Ethel Merman Ethel Merman, 1909-1984
Rosemarie Sloat, 1971
National Portrait Gallery: Gift of Ethel Merman

In 1930 the George Gershwin musical Girl Crazy opened on Broadway, and toward the end of the first act, an unknown singer named Ethel Merman mesmerized the audience with her rendition of "I Got Rhythm"--in the course of which she held a high-C note for sixteen bars. As Merman later put it, by the time the applause died, "a star had been born. Me." Over the next five decades, her booming voice and brassy style were the main attractions of some of the most successful Broadway musicals ever. Among her greatest triumphs were Anything Goes, Call Me Madam, Gypsy, and Annie Get Your Gun, whose score included her trademark song, "There's No Business Like Show Business."

Of her singing technique, Merman once said, " I just stand up and holler and hope that my voice holds out." And that it did. Songwriter Irving Berlin once warned, "You'd better write her a good lyric," because "the guy in the last row of the second balcony is going to hear every syllable."
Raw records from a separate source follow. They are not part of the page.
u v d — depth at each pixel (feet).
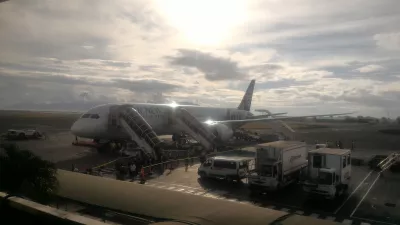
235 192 83.92
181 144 176.45
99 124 134.72
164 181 95.40
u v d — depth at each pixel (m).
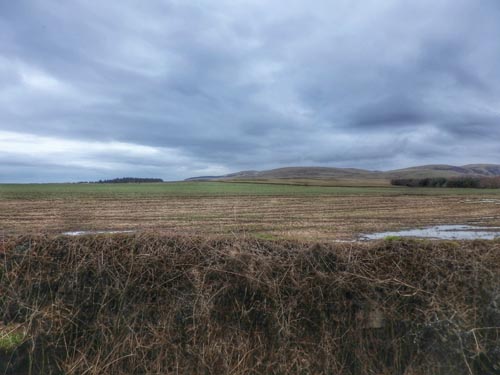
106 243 3.98
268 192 38.84
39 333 3.77
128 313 3.81
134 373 3.68
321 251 3.99
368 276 3.89
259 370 3.69
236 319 3.81
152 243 4.02
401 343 3.81
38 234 4.12
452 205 24.02
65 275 3.90
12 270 3.91
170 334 3.74
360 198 31.05
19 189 39.09
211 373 3.65
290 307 3.78
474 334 3.75
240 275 3.85
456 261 3.96
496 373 3.76
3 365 3.69
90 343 3.77
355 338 3.79
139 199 26.77
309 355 3.71
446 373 3.74
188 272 3.87
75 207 20.14
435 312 3.81
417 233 11.90
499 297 3.84
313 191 42.25
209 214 17.16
Among the reasons that Rosemarie Sloat was asked to paint this portrait was that her three-dimensional metallic technique seemed so appropriate for capturing Merman's vibrant stage personality. In the portrait Merman is dressed for her role as Annie Oakley in Annie Get Your Gun. Merman liked the finished picture so much that it was used on the album jacket of a recording of the songs from the musical.